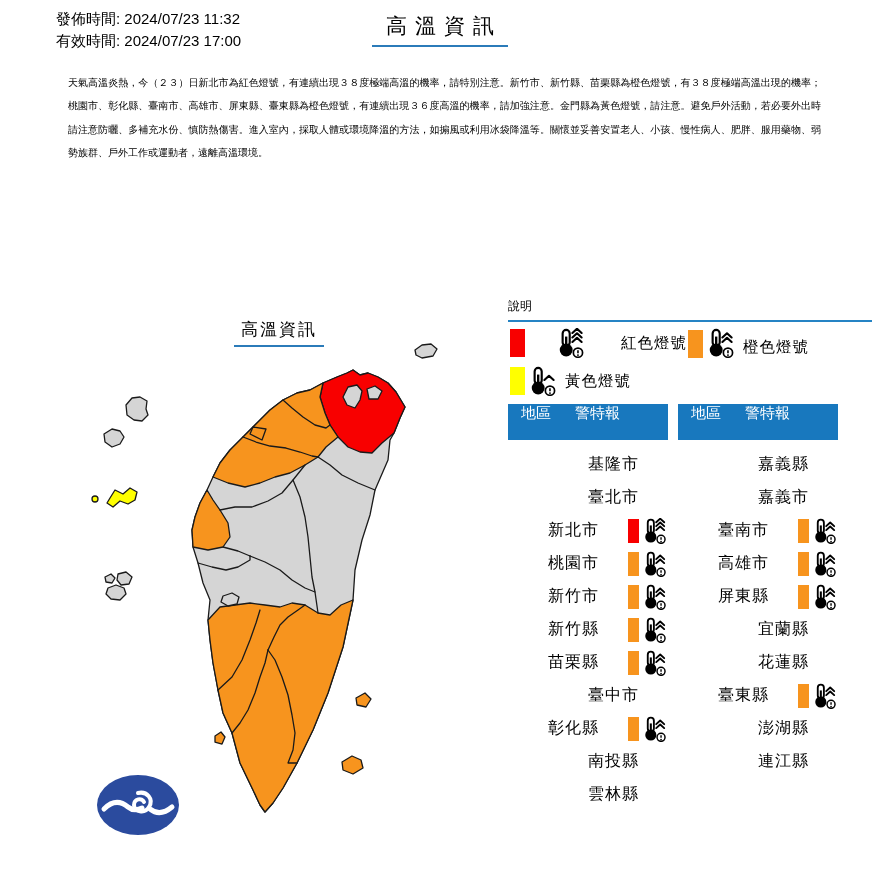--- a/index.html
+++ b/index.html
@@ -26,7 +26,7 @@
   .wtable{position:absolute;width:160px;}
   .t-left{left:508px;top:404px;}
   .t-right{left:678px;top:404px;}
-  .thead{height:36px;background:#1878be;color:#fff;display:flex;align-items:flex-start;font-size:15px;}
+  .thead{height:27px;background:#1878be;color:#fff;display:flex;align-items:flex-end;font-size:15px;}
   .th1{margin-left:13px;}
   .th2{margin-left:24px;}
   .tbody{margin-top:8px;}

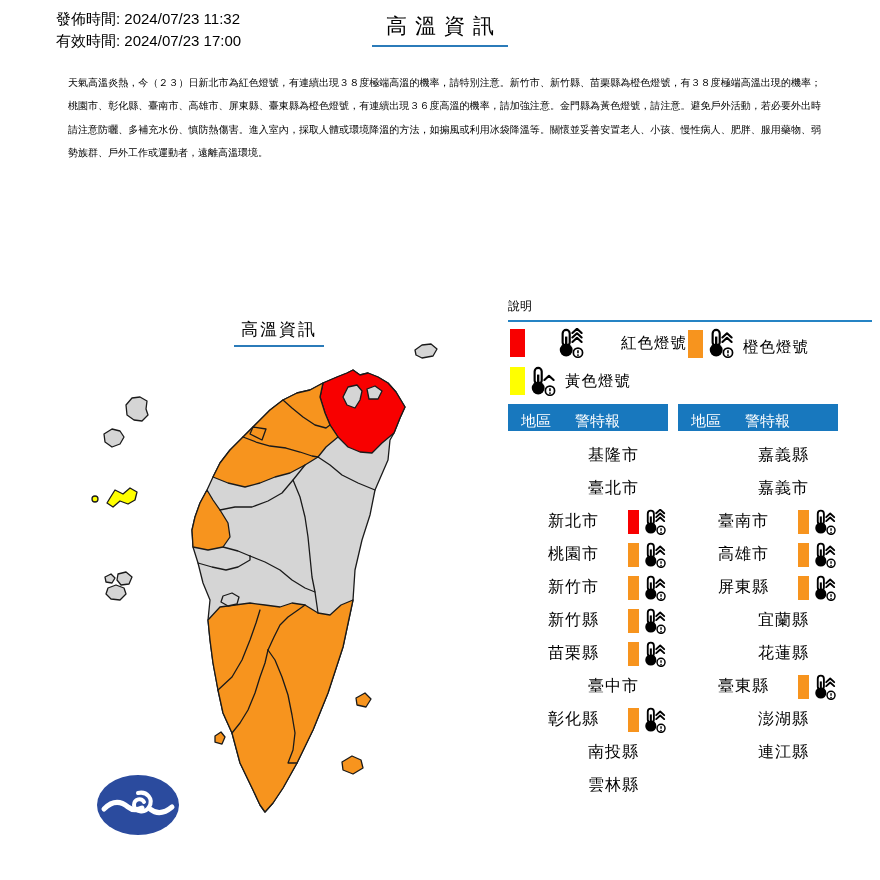--- a/index.html
+++ b/index.html
@@ -30,7 +30,7 @@
   .th1{margin-left:13px;}
   .th2{margin-left:24px;}
   .tbody{margin-top:8px;}
-  .trow{height:33px;display:flex;align-items:center;justify-content:flex-end;}
+  .trow{height:33px;display:flex;align-items:center;}
   .region{font-size:16px;letter-spacing:1px;padding-left:6px;width:80px;}
   .warn{display:flex;align-items:center;}
   .swatch{width:11px;height:24px;margin-right:3px;display:inline-block;}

Work order:
Transcribe the records verbatim and omit the images.

Worked solution:
--- a/index.html
+++ b/index.html
@@ -26,7 +26,7 @@
   .wtable{position:absolute;width:160px;}
   .t-left{left:508px;top:404px;}
   .t-right{left:678px;top:404px;}
-  .thead{height:36px;background:#1878be;color:#fff;display:flex;align-items:flex-start;font-size:15px;}
+  .thead{height:27px;background:#1878be;color:#fff;display:flex;align-items:flex-end;font-size:15px;}
   .th1{margin-left:13px;}
   .th2{margin-left:24px;}
   .tbody{margin-top:8px;}

--- a/index.html
+++ b/index.html
@@ -30,7 +30,7 @@
   .th1{margin-left:13px;}
   .th2{margin-left:24px;}
   .tbody{margin-top:8px;}
-  .trow{height:33px;display:flex;align-items:center;justify-content:flex-end;}
+  .trow{height:33px;display:flex;align-items:center;}
   .region{font-size:16px;letter-spacing:1px;padding-left:6px;width:80px;}
   .warn{display:flex;align-items:center;}
   .swatch{width:11px;height:24px;margin-right:3px;display:inline-block;}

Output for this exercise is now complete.